To date, all female employees at EdgeConneX have joined the group and recently partnered with the successful external group Leading Ladies of…Data Centers.
Yet, WcX isn’t just for women. EdgeConneX male employees are also welcomed to participate, with CMO Phillip Marangella being a strong ally of the program and CEO Randy Brockman, who championed this group from the beginning and wholeheartedly supported the company’s mission to empower a culture of inclusiveness and equity globally.
“The goal is to nurture the women we have, get them to be an evangelist for the industry, not just EdgeConneX,” says Capon as she prepares to take to the stage at the Leading Allies Of… Data Centers and The Cloud: The Virtual Summit.
“Overall, there are very few women coming into the data center industry – women offer different perspectives and outlooks, and that knowledge is transferable from and to other industries,” she adds. “Females have come into EdgeConneX that have no data center experience but have so many other key skills and insights that are bringing huge value to the business.”
WcX’s real goal is to put forward women into an equal seat at the table. Simple. Capon sought management buy-in, presented the WCX objectives, and in a nanosecond reply from the board, and she got the go-ahead.
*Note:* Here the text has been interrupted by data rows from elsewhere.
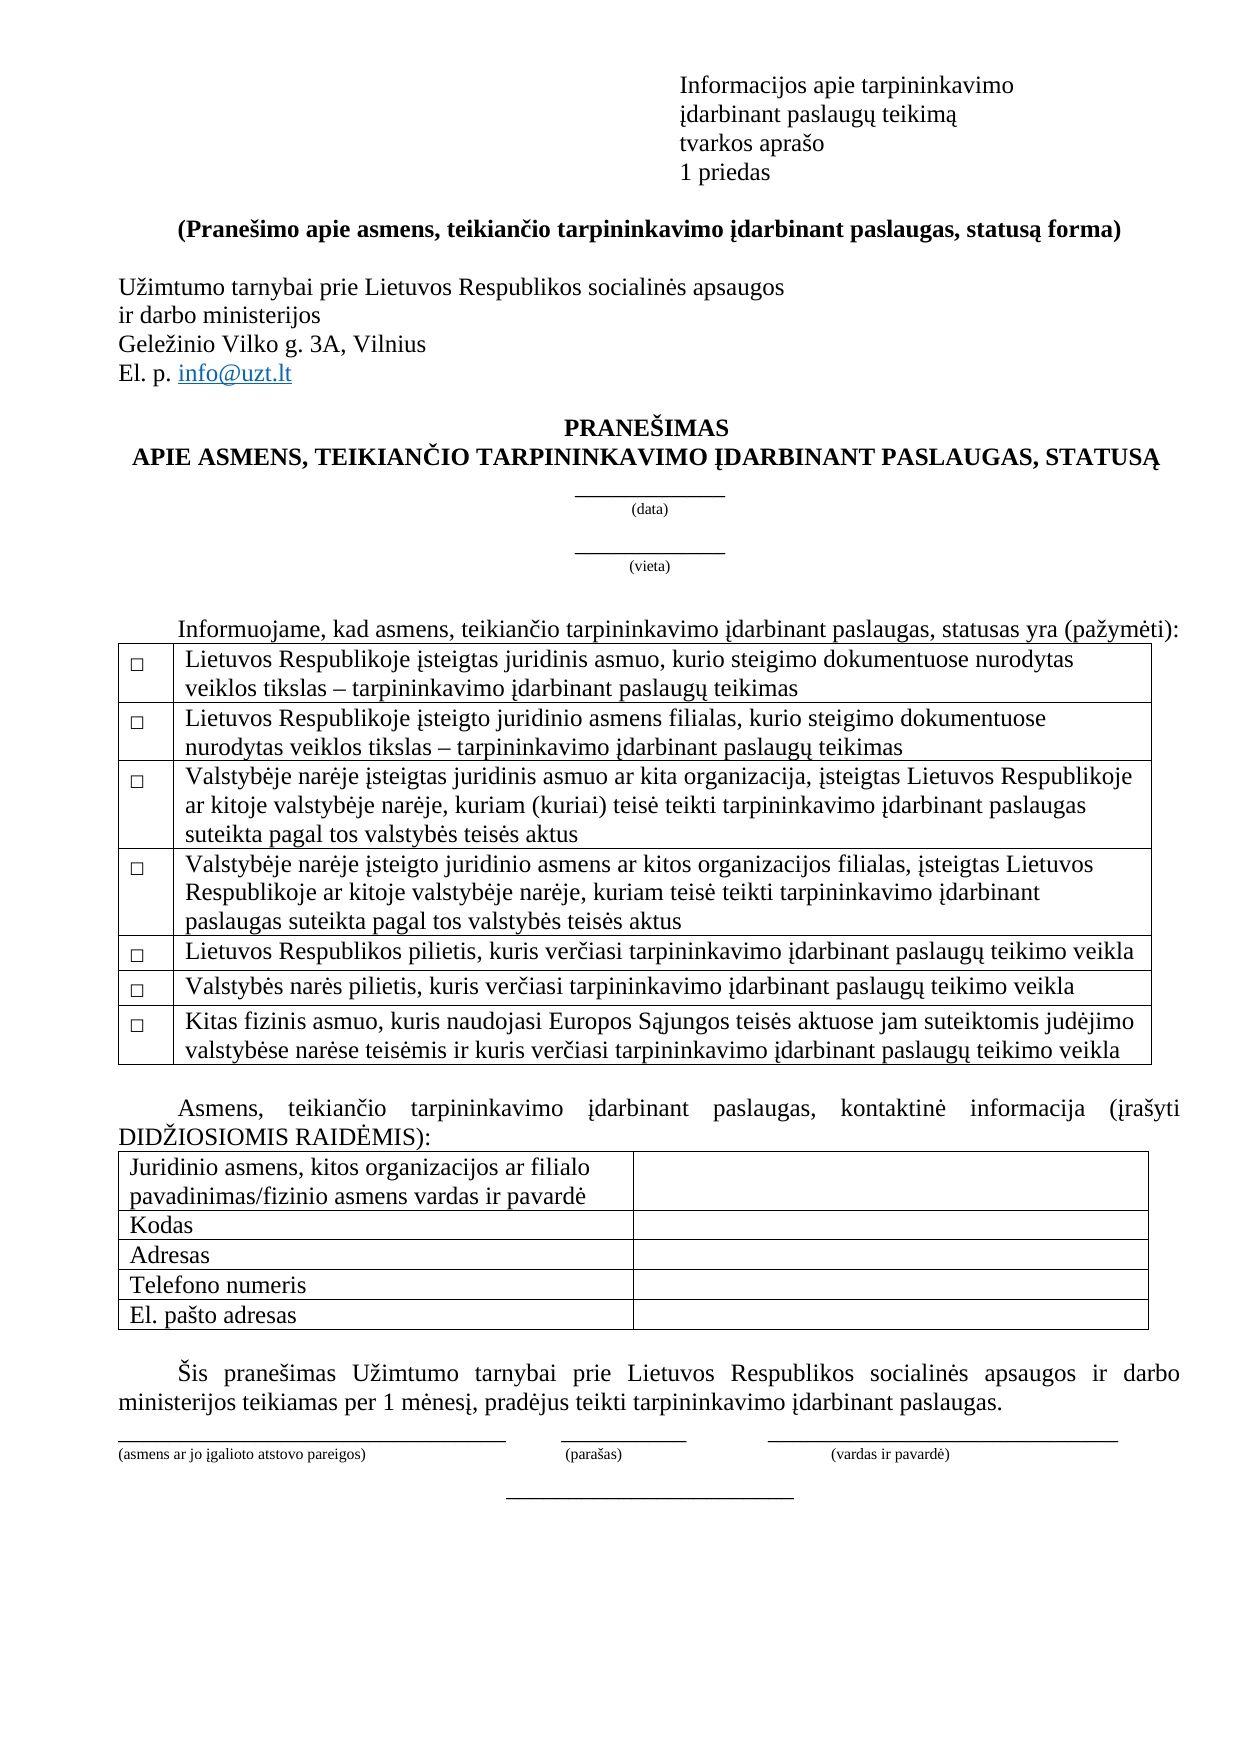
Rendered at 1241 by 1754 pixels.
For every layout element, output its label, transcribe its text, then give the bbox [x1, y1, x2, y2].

table_cell ☐ [119, 1006, 173, 1064]
text ____________ [118, 528, 1181, 557]
table_cell [634, 1300, 1148, 1329]
table_cell [634, 1211, 1148, 1239]
table_cell ☐ [119, 849, 173, 935]
table_header Juridinio asmens, kitos organizacijos ar filialo pavadinimas/fizinio asmens vardas ir pavardė [119, 1152, 633, 1209]
table_cell Lietuvos Respublikos pilietis, kuris verčiasi tarpininkavimo įdarbinant paslaugų teikimo veikla [174, 936, 1151, 970]
table_cell Kodas [119, 1211, 633, 1239]
table_cell ☐ [119, 703, 173, 760]
table_header [634, 1152, 1148, 1209]
text Šis pranešimas Užimtumo tarnybai prie Lietuvos Respublikos socialinės apsaugos ir darbo ministerijos teikiamas per 1 mėnesį, pradėjus teikti tarpininkavimo įdarbinant paslaugas. [118, 1358, 1181, 1416]
text (data) [118, 499, 1181, 528]
table_cell ☐ [119, 761, 173, 848]
text tvarkos aprašo [679, 128, 1181, 157]
text 1 priedas [679, 157, 1181, 186]
text Geležinio Vilko g. 3A, Vilnius [118, 329, 1181, 358]
table_header ☐ [119, 644, 173, 702]
table_cell Adresas [119, 1240, 633, 1269]
table_cell Telefono numeris [119, 1270, 633, 1299]
table_cell [634, 1270, 1148, 1299]
table_cell Lietuvos Respublikoje įsteigto juridinio asmens filialas, kurio steigimo dokumentuose nurodytas veiklos tikslas – tarpininkavimo įdarbinant paslaugų teikimas [174, 703, 1151, 760]
text ir darbo ministerijos [118, 301, 1181, 329]
table_cell ☐ [119, 971, 173, 1005]
text Užimtumo tarnybai prie Lietuvos Respublikos socialinės apsaugos [118, 272, 1181, 301]
table_cell Valstybėje narėje įsteigtas juridinis asmuo ar kita organizacija, įsteigtas Lietuvos Respublikoje ar kitoje valstybėje narėje, kuriam (kuriai) teisė teikti tarpininkavimo įdarbinant paslaugas suteikta pagal tos valstybės teisės aktus [174, 761, 1151, 848]
table_cell ☐ [119, 936, 173, 970]
text (Pranešimo apie asmens, teikiančio tarpininkavimo įdarbinant paslaugas, statusą forma) [118, 214, 1181, 243]
text Informuojame, kad asmens, teikiančio tarpininkavimo įdarbinant paslaugas, statusas yra (pažymėti): [118, 614, 1181, 643]
text (asmens ar jo įgalioto atstovo pareigos) (parašas) (vardas ir pavardė) [118, 1445, 1181, 1473]
table_cell [634, 1240, 1148, 1269]
text El. p. info@uzt.lt [118, 358, 1181, 387]
text PRANEŠIMAS [118, 413, 1181, 442]
text APIE ASMENS, TEIKIANČIO TARPININKAVIMO ĮDARBINANT PASLAUGAS, STATUSĄ [118, 442, 1181, 471]
text įdarbinant paslaugų teikimą [679, 99, 1181, 128]
table_cell Kitas fizinis asmuo, kuris naudojasi Europos Sąjungos teisės aktuose jam suteiktomis judėjimo valstybėse narėse teisėmis ir kuris verčiasi tarpininkavimo įdarbinant paslaugų teikimo veikla [174, 1006, 1151, 1064]
text (vieta) [118, 557, 1181, 586]
text Informacijos apie tarpininkavimo [679, 71, 1181, 99]
text ____________ [118, 471, 1181, 499]
text _______________________ [118, 1473, 1181, 1502]
table_cell Valstybėje narėje įsteigto juridinio asmens ar kitos organizacijos filialas, įsteigtas Lietuvos Respublikoje ar kitoje valstybėje narėje, kuriam teisė teikti tarpininkavimo įdarbinant paslaugas suteikta pagal tos valstybės teisės aktus [174, 849, 1151, 935]
text Asmens, teikiančio tarpininkavimo įdarbinant paslaugas, kontaktinė informacija (įrašyti DIDŽIOSIOMIS RAIDĖMIS): [118, 1093, 1181, 1151]
table_cell Valstybės narės pilietis, kuris verčiasi tarpininkavimo įdarbinant paslaugų teikimo veikla [174, 971, 1151, 1005]
table_cell El. pašto adresas [119, 1300, 633, 1329]
table_header Lietuvos Respublikoje įsteigtas juridinis asmuo, kurio steigimo dokumentuose nurodytas veiklos tikslas – tarpininkavimo įdarbinant paslaugų teikimas [174, 644, 1151, 702]
text _______________________________ __________ ____________________________ [118, 1416, 1181, 1445]
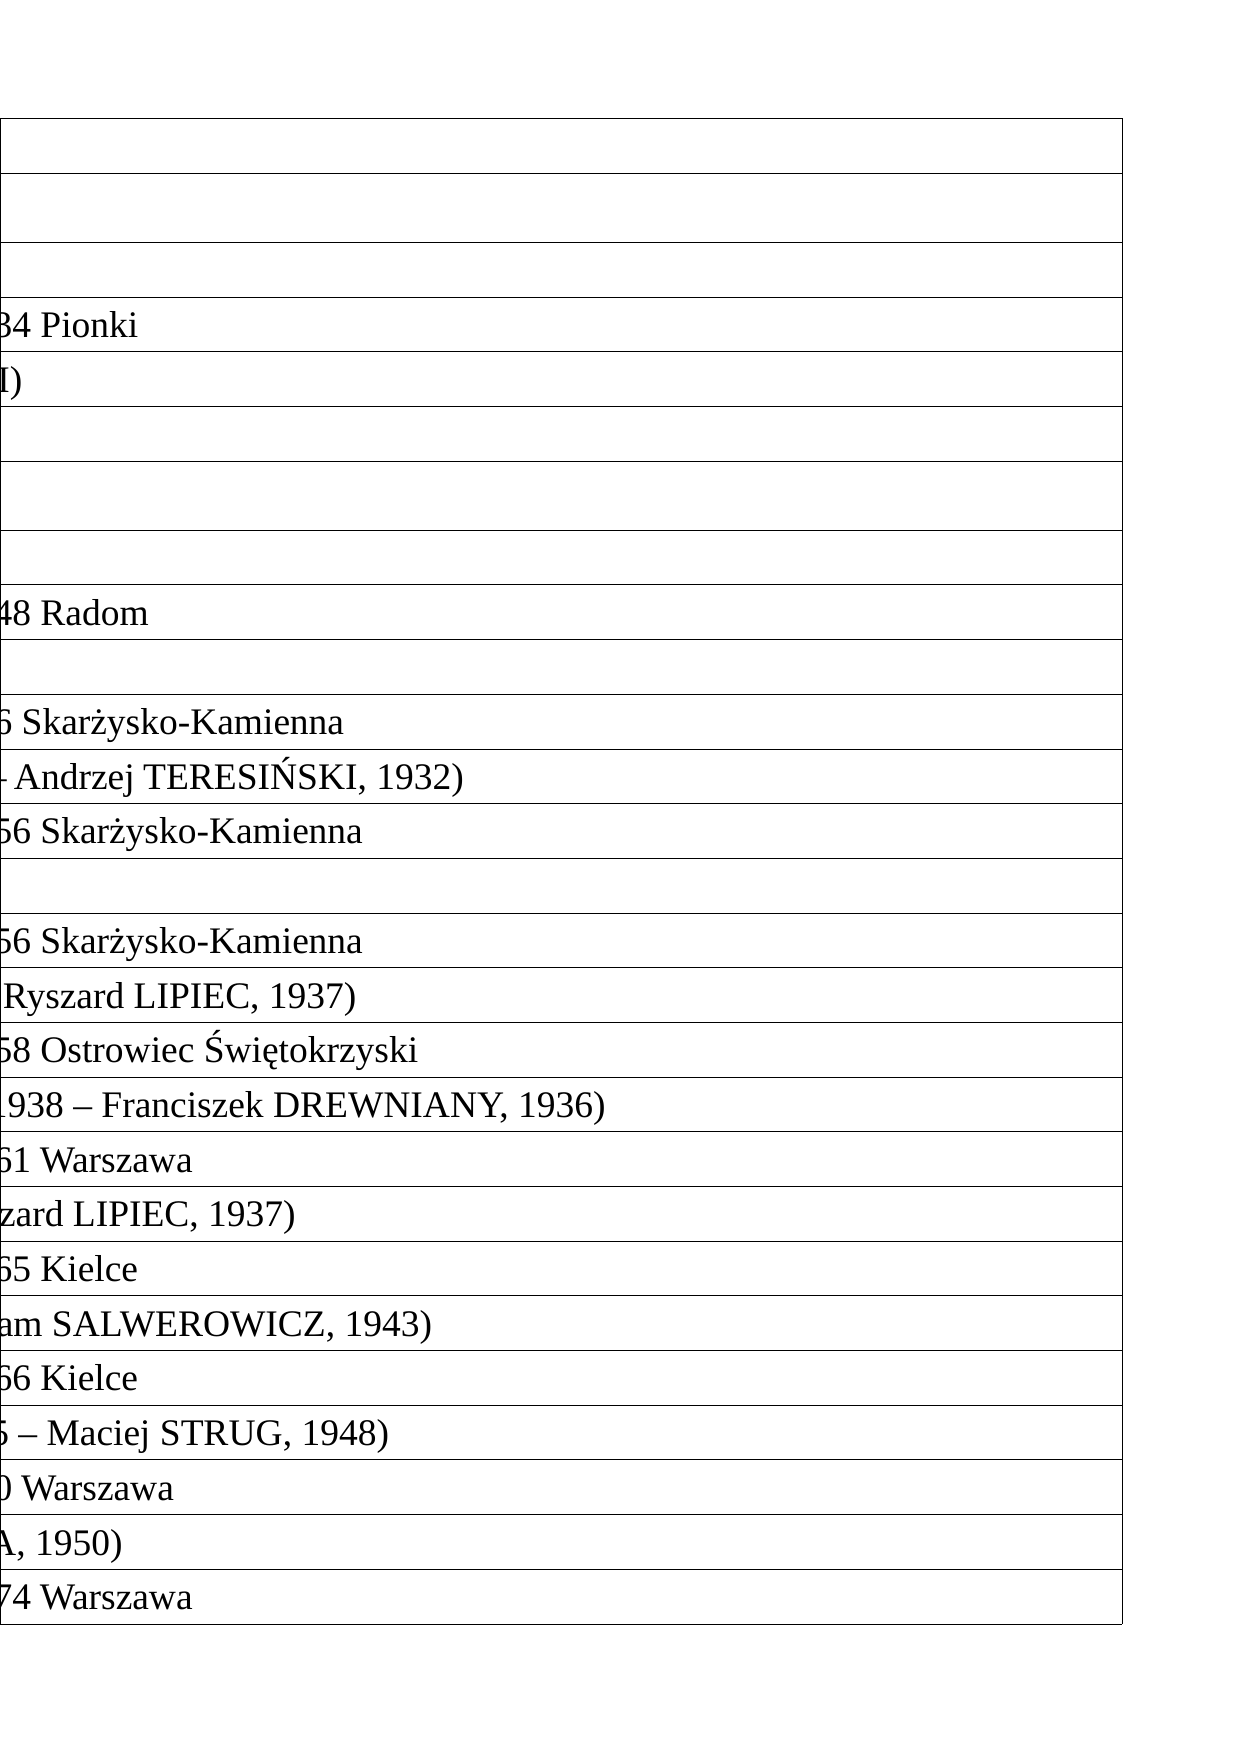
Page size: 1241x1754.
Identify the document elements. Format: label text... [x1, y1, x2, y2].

table_cell 1937 [1, 243, 1122, 297]
table_cell (Roman POLAKOWSKI, 1934 – Ryszard LIPIEC, 1937 – Piotr WOJCIECHOWSKI, 1938 – Andrzej TERESIŃSKI, 1932) [1, 750, 1122, 803]
table_cell Rozwój rekordu okręgu/województwa [1, 462, 1122, 530]
table_cell (Jan NERĆ, 1951 – Marek WIELGUS, 1952 – Jerzy FIGLEWICZ, 1947 – Andrzej KOPYRA, 1950) [1, 1515, 1122, 1569]
table_cell (Maciej PIWOWOŃSKI, 1928 - ? - ? - ?) [1, 640, 1122, 694]
table_cell Pomiar ręczny/kluby [1, 531, 1122, 584]
table_cell 29.07.1956 Skarżysko-Kamienna [1, 804, 1122, 858]
table_cell 26.08.1934 Pionki [1, 298, 1122, 351]
table_cell 12.09.1965 Kielce [1, 1242, 1122, 1295]
table_cell (Kazimierz KOSSOWSKI, 1945 – Jan STAWIARZ, 1947 – Mirosław ZAWADA, 1946 – Adam SALWEROWICZ, 1943) [1, 1296, 1122, 1350]
table_cell 9.08.1970 Warszawa [1, 1460, 1122, 1514]
table_cell Najlepsze znane wyniki do 1939 roku [1, 174, 1122, 242]
table_cell (Adam SALWEROWICZ, 1943 – Stefan ROSIŃSKI, 1941 – Kazimierz KOSSOWSKI, 1945 – Maciej STRUG, 1948) [1, 1406, 1122, 1459]
table_cell (Włodzimierz OLSIŃSKI, 1933 – Zbigniew CHARCZENKO, 1939 – Henryk PRONOBIS, 1938 – Franciszek DREWNIANY, 1936) [1, 1078, 1122, 1131]
table_cell 25.05.1958 Ostrowiec Świętokrzyski [1, 1023, 1122, 1077]
table_cell [1, 407, 1122, 461]
table_cell (Władysław SKOCZEK – Adam HEBDA – Edward SALAMOŃSKI, 1915 - ROSOŁOWSKI) [1, 352, 1122, 406]
table_cell 24.08.1974 Warszawa [1, 1570, 1122, 1623]
table_cell 10.09.1966 Kielce [1, 1351, 1122, 1405]
table_cell (POLAKOWSKI – Ryszard LIPIEC, 1937 – TERESIŃSKI – Kazimierz FRONK, 1937) [1, 859, 1122, 912]
table_cell (Henryk PRONOBIS, 1938 – Kazimierz FRONK, 1937 – Piotr WOJCIECHOWSKI, 1938 – Ryszard LIPIEC, 1937) [1, 968, 1122, 1022]
table_cell 12.09.1948 Radom [1, 585, 1122, 639]
table_cell 16.09.1956 Skarżysko-Kamienna [1, 914, 1122, 967]
table_cell 8.07.1956 Skarżysko-Kamienna [1, 695, 1122, 748]
table_cell (Kazimierz FRONK, 1937 – Jerzy MIERNIK, 1941 - Franciszek DREWNIANY, 1936 – Ryszard LIPIEC, 1937) [1, 1187, 1122, 1241]
table_cell [1, 119, 1122, 173]
table_cell 10.06.1961 Warszawa [1, 1132, 1122, 1186]
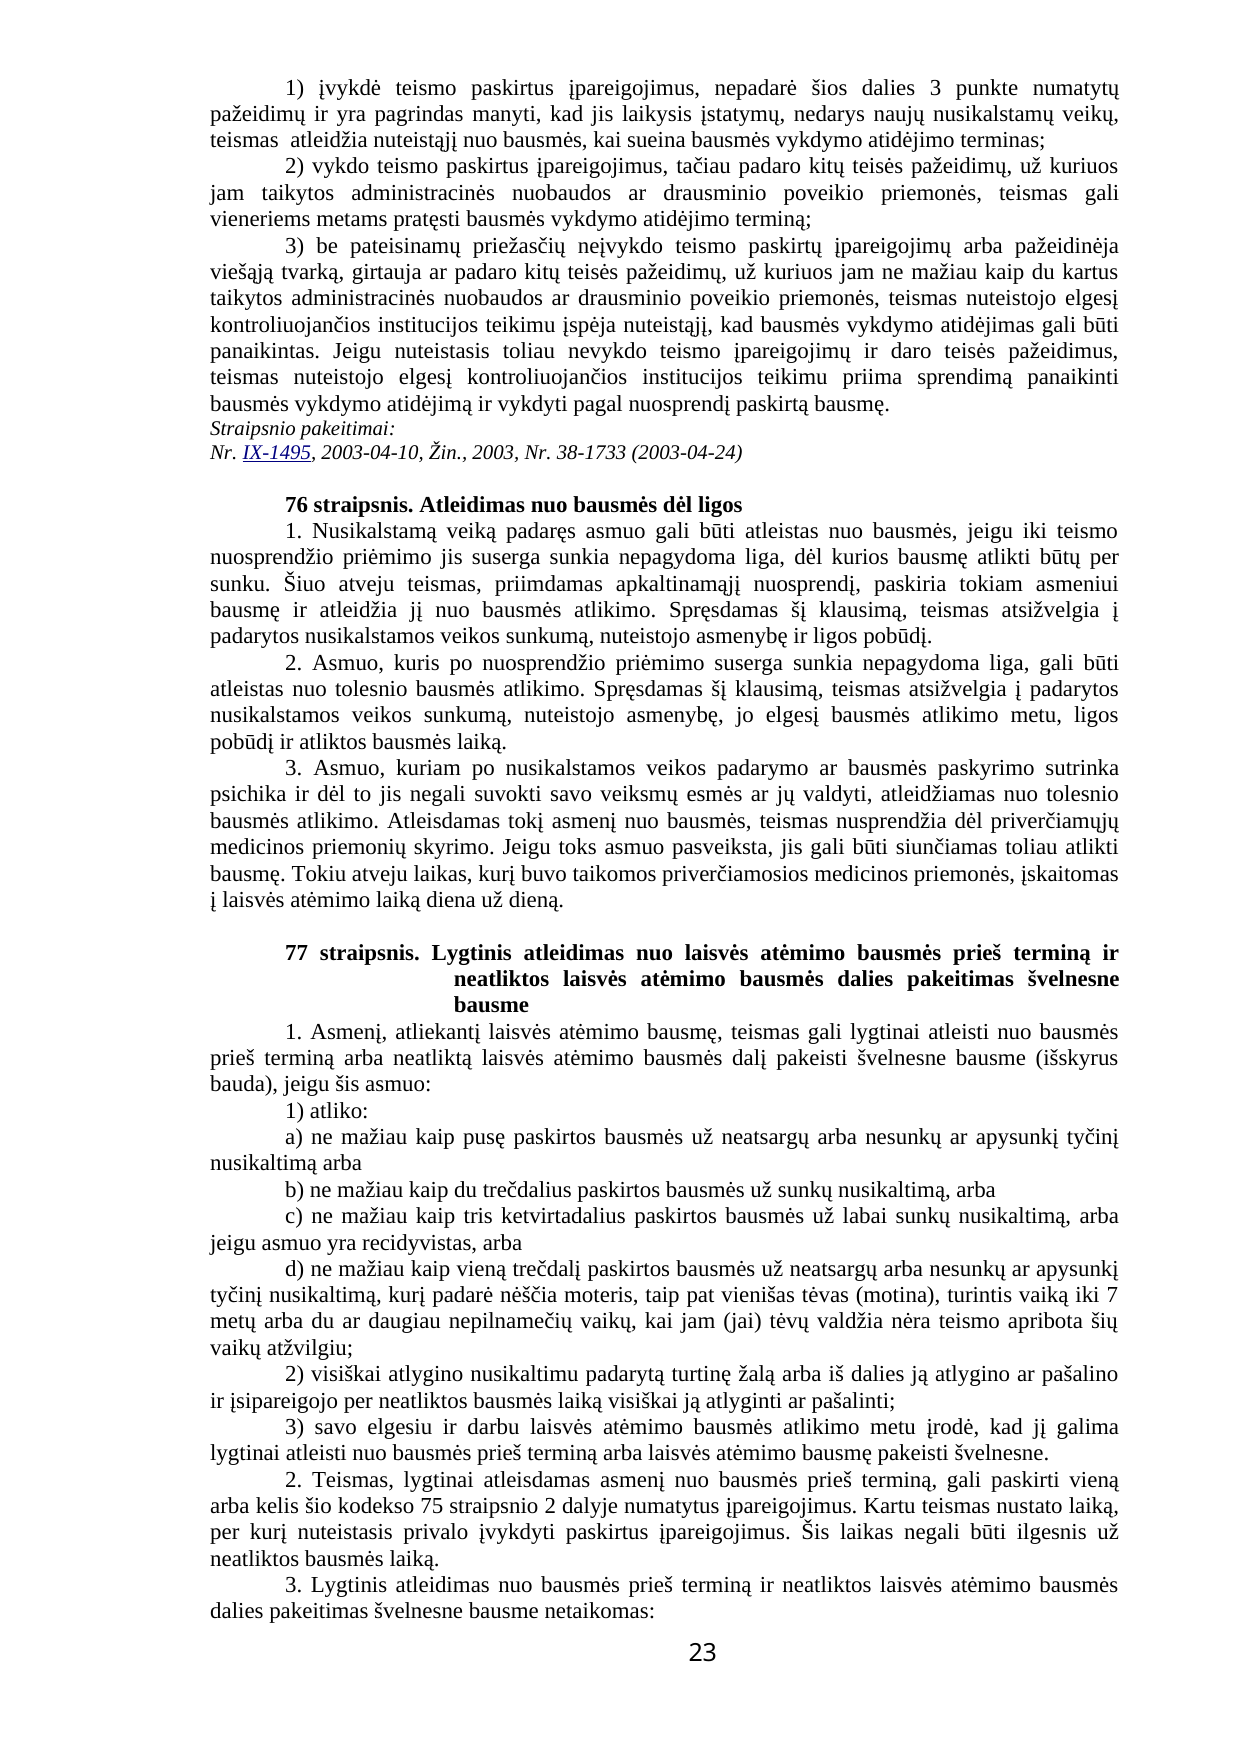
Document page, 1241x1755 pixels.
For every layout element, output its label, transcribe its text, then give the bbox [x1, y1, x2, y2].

“I am often the only female in a 30-people meeting. I cannot just say we need more females and they don’t have to do their part. We all must do more to attract, train and encourage women to come into the industry.
“EdgeConneX has all the elements for any female to work successfully and be supported; flexibility; new promotion process put in place by HR to promote from within. This is thinking about females in the organization and current employees first before hiring outside the company in some ways.”
Capon and her colleagues want WcX to be more than a Women in Tech group. They want to make sure “the ladies we have are looked after well here, and that will spawn others to come to EdgeConneX.”
“We want to nurture and care for the people we have,” she says. “We are focusing on ensuring women have all the tools needed for the role they are in or the role they want. We are focused on keeping the communication path open, for example, by making sure they are heard.
“Right now, with us being so virtual, we want everyone connected; everyone needs to feel comfortable speaking up; having the platform to do that, ideally through this new employee resource group, WomenConneX”
Capon takes on to quote Sarah Moore Grimké, who once said that “an idea built the wall of separation between the sexes, and an idea will crumble it to dust.”
“I don’t know if our WcX idea will crumble the sexes wall, but it surely will help hammer it, together with other industry initiatives until that wall is torn down,” she says.